DataPower Capital est une institution traitant des parts de SpaceX. Son fondateur, David Yakobovitch, a déclaré au New York Times qu'il n'acceptait pour lui-même d'acquérir des actions que des transactions n'étant séparées de SpaceX que par une couche. « Au-delà de quelques couches », dit-il, « les choses commencent à devenir troubles. »

À la cinquième couche

Revenons aux 150 auditeurs du podcast Rich Habits. Ce qu'ils ont acheté, ce n'est pas SpaceX.

Ils ont acheté Witz Ventures, et Witz Ventures a acheté des parts de DataPower Capital. DataPower est celui qui a obtenu directement les actions d'un actionnaire inscrit au registre de SpaceX. Autrement dit, un particulier ayant passé commande en écoutant un podcast et la véritable action SpaceX sont séparés par au moins deux ou trois coquilles.

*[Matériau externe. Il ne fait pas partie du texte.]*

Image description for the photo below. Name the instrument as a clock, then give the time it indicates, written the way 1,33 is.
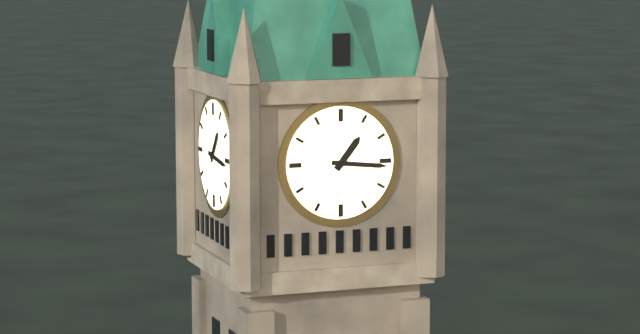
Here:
1,16
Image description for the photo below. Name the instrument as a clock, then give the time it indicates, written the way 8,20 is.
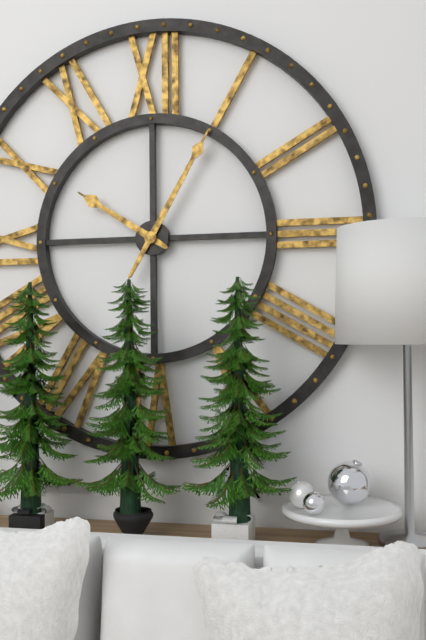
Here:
10,05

À chaque couche supplémentaire, deux choses se produisent simultanément.

La première, c'est que l'argent diminue. Le développeur indépendant levelsio a calculé sur les réseaux sociaux : supposons que vous investissiez 100 000 dollars dans SpaceX via trois SPV imbriqués, la couche la plus externe prélève 6 % de frais de constitution, les deux couches internes prélèvent chacune des frais de gestion et une part des bénéfices, l'argent qui atteint réellement le niveau de base de SpaceX n'est plus qu'environ 69 000 dollars. Avant même de commencer à gagner, 30 % ont déjà disparu.

La deuxième, c'est que la vérité s'éloigne. Cette structure de SPV a une caractéristique fatale : chaque couche d'investisseurs ne voit que la couche immédiatement au-dessus. Vous achetez la coquille la plus externe, son gestionnaire vous dit qu'elle détient la coquille de la couche inférieure. Cette couche inférieure est-elle réelle ? Y a-t-il vraiment des actions SpaceX en dessous ? Vous ne pouvez pas le voir et n'avez pas le droit de vérifier.

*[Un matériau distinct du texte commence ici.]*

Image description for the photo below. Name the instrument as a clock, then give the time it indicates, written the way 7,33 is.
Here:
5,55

170 coquilles, imbriquées jusqu'à cinq couches en profondeur. C'est la raison pour laquelle Bhatia et d'autres ne peuvent pas confirmer leur détention. Ce n'est pas qu'ils manquent de diligence, c'est que cette structure n'est tout simplement pas conçue pour que ceux qui sont à l'extérieur de la coquille voient ce qu'il y a à l'intérieur.

Pourquoi ces poupées russes de SpaceX peuvent-elles s'emboîter si profondément ?

Il faut considérer le temps qu'elle a passé sur le marché privé. Fondée en 2002, elle n'entrera en bourse qu'en 2026, restant privée pendant 24 longues années.

24 ans, c'est un concept. Les entreprises technologiques introduites en 1999 étaient en moyenne âgées de seulement 4 ans. Celles de 2014, 11 ans en moyenne. Ces dernières années, l'âge médian des entreprises américaines à l'entrée en bourse a été porté à 14 ans. Les 24 ans de SpaceX sont un extrême sur cette courbe déjà allongée.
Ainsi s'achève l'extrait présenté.